No circularity: direct empirical benchmark on external incidents

full rationale

The paper constructs a benchmark from 541 external DeFiHackLabs incidents and evaluates agent performance via direct measurements on historical blockchain states in isolated Harbor environments. No equations, predictions, or claims reduce by construction to fitted parameters or self-referential definitions. Results (detection 37.5%, exploitation 43.7%, patching 23.4%) are reported as empirical outcomes with ground-truth anchors, not derived quantities.
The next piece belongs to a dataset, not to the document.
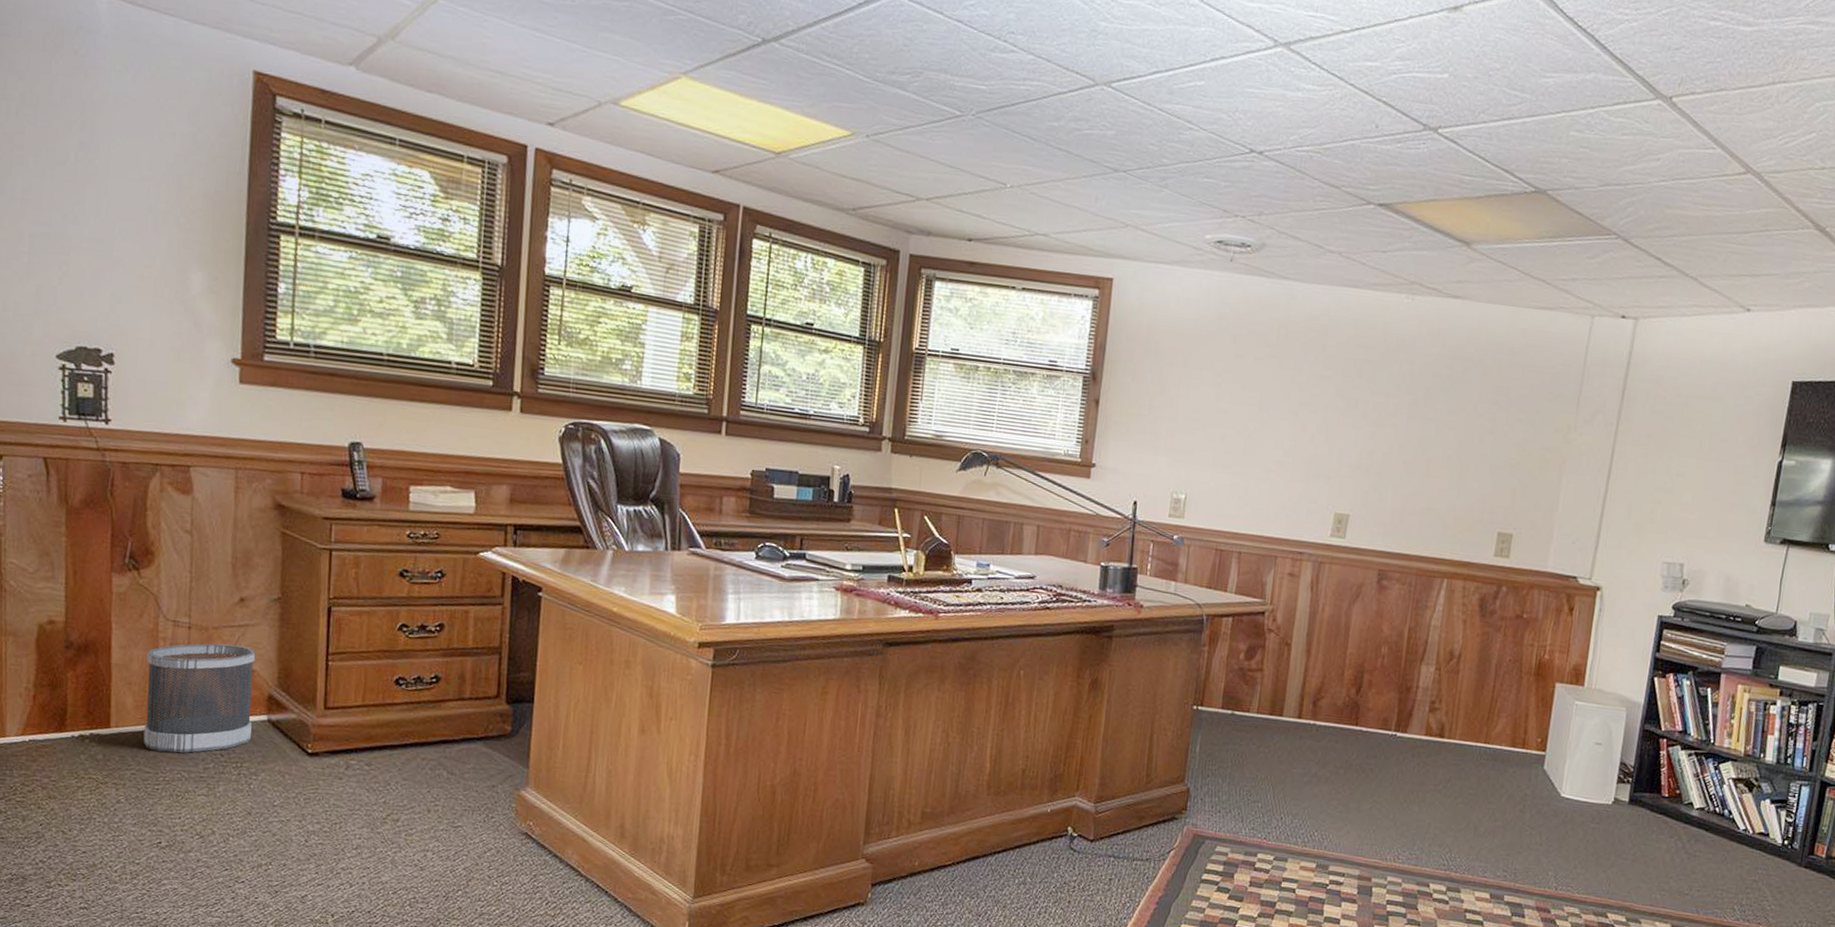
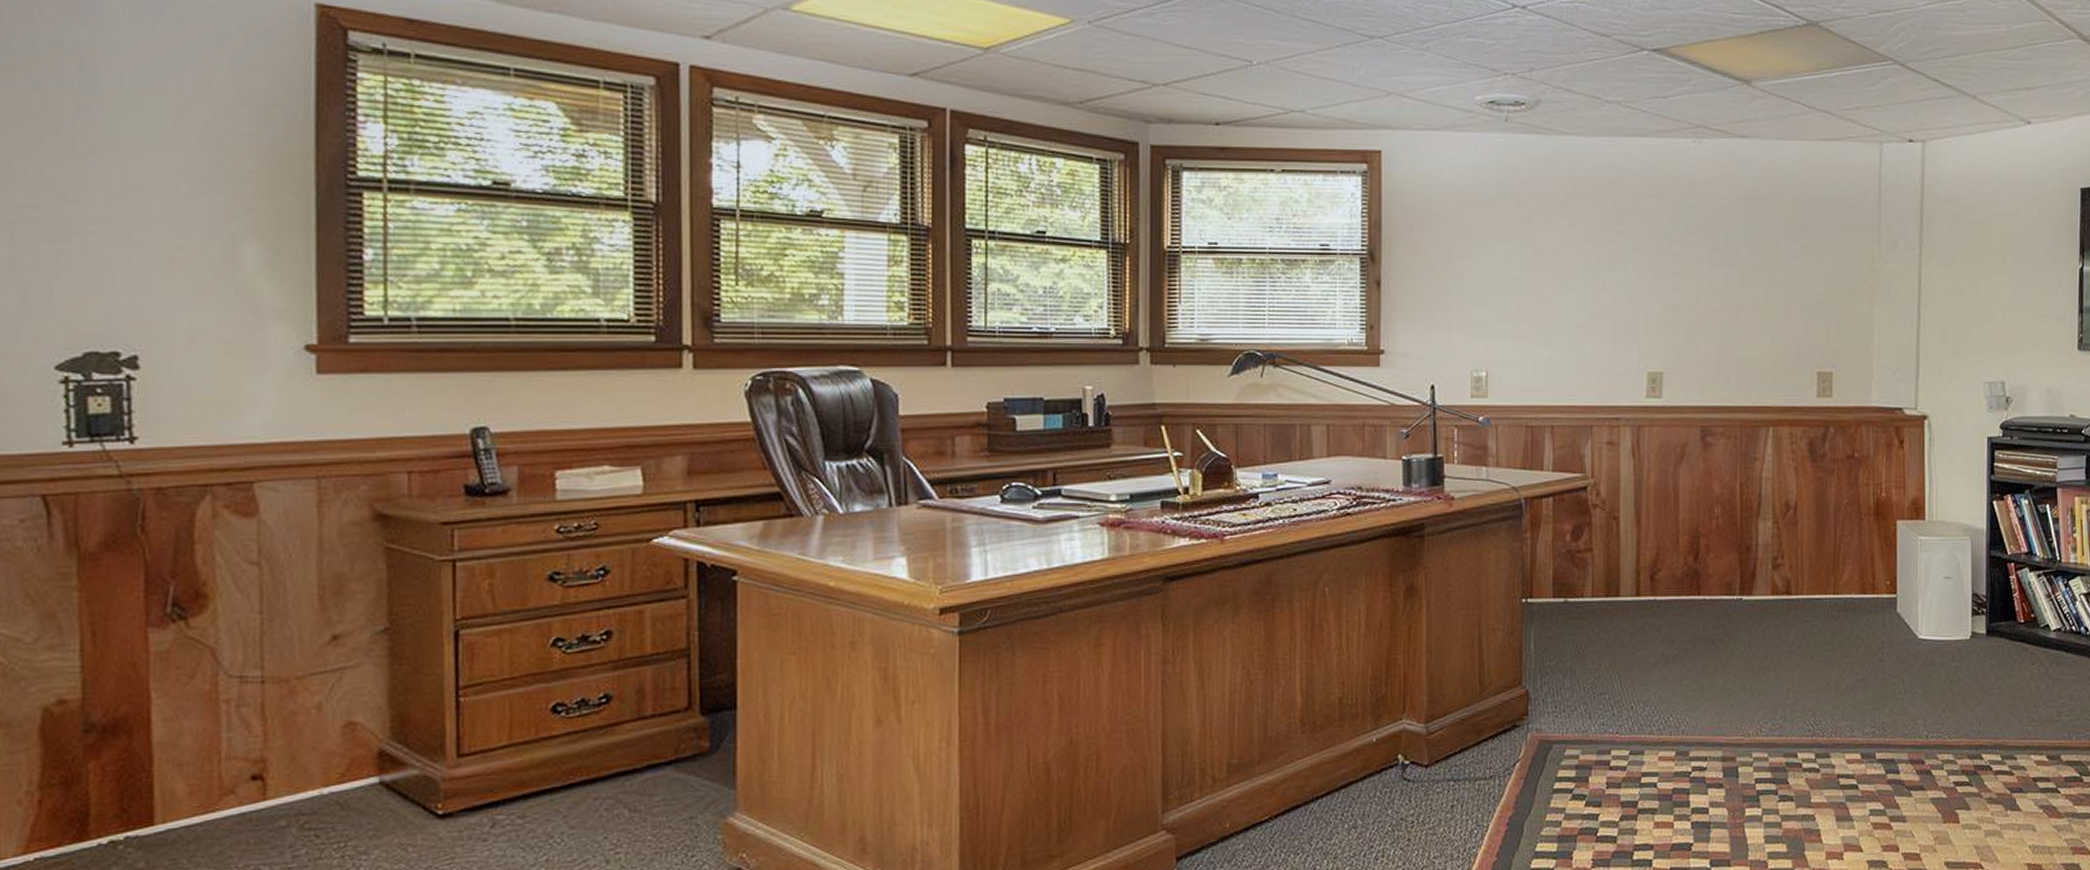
wastebasket: present [143,643,256,753] -> none [203,695,358,845]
No self-citation load-bearing steps or ansatzes appear in the provided text. The derivation chain is self-contained against the external incident data.

Axiom & Free-Parameter Ledger

0 free parameters · 1 axioms · 0 invented entities

The central claims rest on the assumption that the external DeFiHackLabs dataset accurately captures real vulnerabilities and that the Harbor-based fork evaluation faithfully reproduces historical behavior; no free parameters are fitted to produce the reported scores.

axioms (1)
  • domain assumption Historical EVM blockchain states can be forked and replayed accurately enough for exploit validation and patch testing
    Invoked for the on-chain evaluation environments and economic impact grading described in the abstract.